_Provided text_:
Solution for WebHierarchicalDataGrid “DataKeyField is invalid” error

If you’re using Infragistics WebHierarchicalDataGrid and getting “DataKeyField is invalid” error after assigning DataKeyFields property for the root level:

xMyGrid.DataKeyFields = "[Key 1],[Key 2],[Key 3]"

and trying some data manipulation (like deleting rows, binding data etc.), try using GridView property of the grid instead:

xMyGrid.GridView.DataKeyFields = "[Key 1],[Key 2],[Key 3]"

The first method used to work, but somewhere around 2011 release of NetAdvantage it broke.

10 replies on “Solution for WebHierarchicalDataGrid “DataKeyField is invalid” error”

  1. Upon coming across your post, one of our engineers reviewed what you stated in your blog post. What they noticed is:

    xMyGrid.DataKeyFields = “Key1, Key2, Key3”

    If the column’s name is actually [Key2] and not [ Key2], then you have to get rid of the space after the comma. The delimiter here is a comma. Spaces are allowed in most databases as part of column names so we do not trim the column name as the space could actually be intentional.

    If you still experience issues after this suggestion, please submit a bug.

  2. Wow, Infragistics staff is on my blog, I am honored 🙂 but the issue isn’t with spaces, I put them in the post code intentionally for better viewing experience and will correct it now. Original issue remains though – in previous versions of .NetAdvantage (9.x I believe) direct assignment to “Grid.DataKeyFields” worked, and in 11.x+ it doesn’t. It’s not so much a bug as breaking code, but it has to state so in the release notes imho.

_What to produce_:
Resume the blog post on the WebHierarchicalDataGrid "DataKeyField is invalid" error, picking up right after its last sentence.

_Given material_:

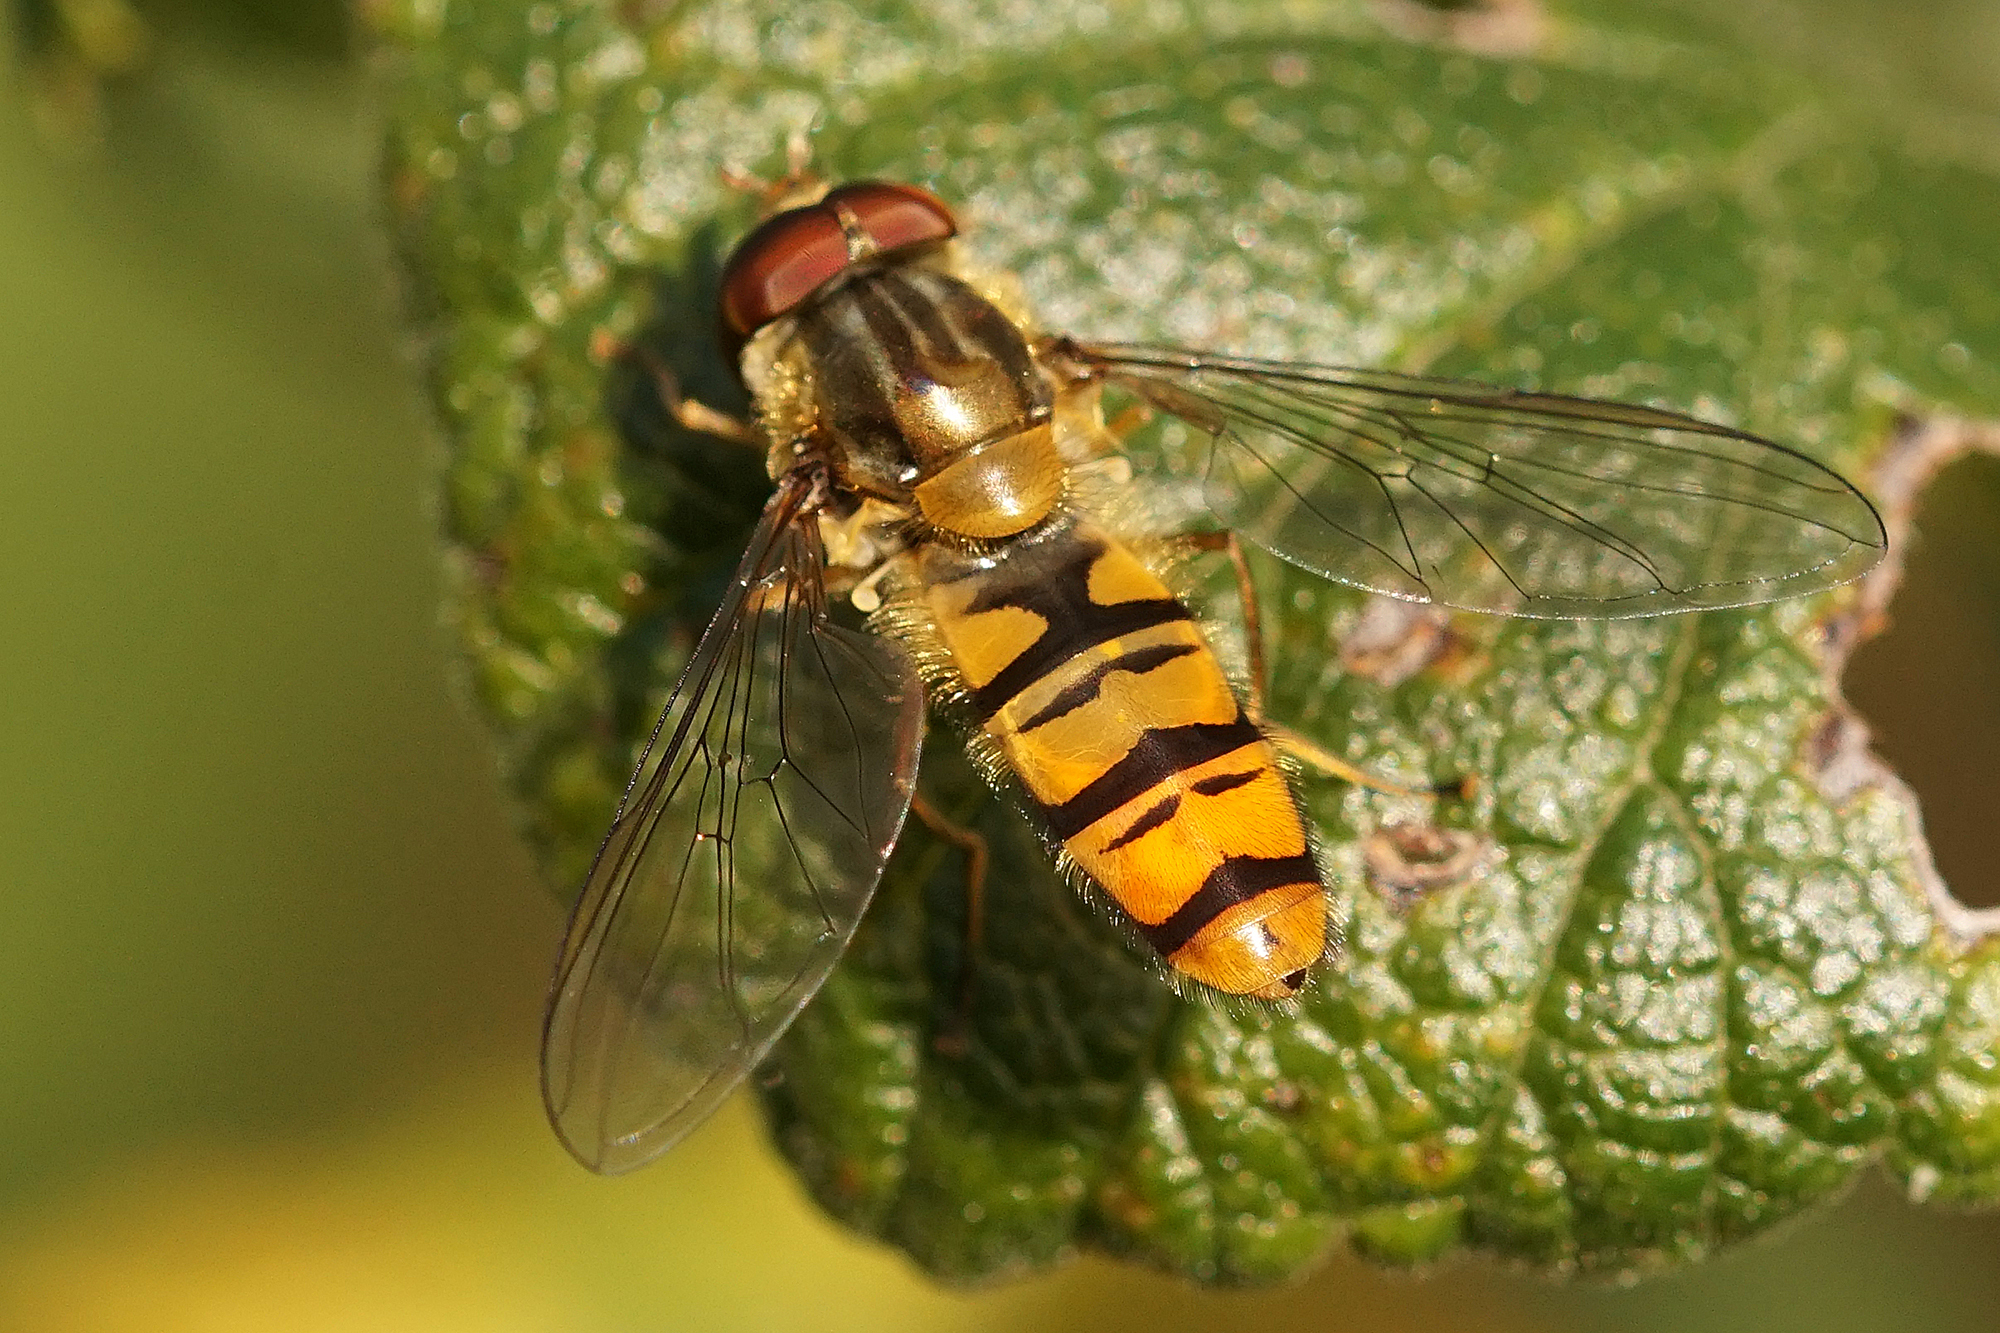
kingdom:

_Result of the task_:
  3. Yuriy,

    We attempted to reproduce the issue that you are correcting with this blog post. In our testing we didn’t reproduce the issue. Would you be able to send me more details through email so that I could look into the change in behavior that you saw?

    Alan
    Developer Support Supervisor
    Infragistics

  4. Alan, thank your for your interest but I don’t believe this is an issue you should concentrate your effort upon. If someone experienced it – they can use this method as a workaround (which technically should be used in the fist place). I’d rather you improve general WHDG stability & performance.

  5. I have the same issue but with the WebDataGrid which doesn’t have a .GridView property to access. Is there an equivalent in the WebDataGrid?

  6. @David: WebDataGrid doesn’t have a GridView, because unlike WHDG it hosts a single grid, so all the properties should be available on the WebDataGrid object itself

  7. Hi Yuriy,

    Thank you for your post. I have a WHDG with a drop down that will allow the user to dynamically change the Parent columns. The child report is a list of projects that employees are working on. The parent level can either be manager or project. Each parent selection would work the first time I opened the report, but if I ran one and then changed to the other, I was getting the “Datakey Field is invalid” message. Setting the DataKeyFields attribute at the WebGrid level and the GridView level, as you suggested, did the trick.

    WebGrid1.DataKeyFields = “ManagerName”
    WebGrid1.GridView.DataKeyFields = “ManagerName”

    Thanks again. I wish I had read your post more carefully the first time I saw it! I spent about 4 hours of trial and error until I read your post the second time.

  8. @Kathy I know the feeling, been there myself. Glad this little post was helpful.

  9. Pay attention to the case of your fieldnames! I had a field in my dataset named “idStudent” and I entered “IdStudent” in the key field. It took me a few hours to figure it out.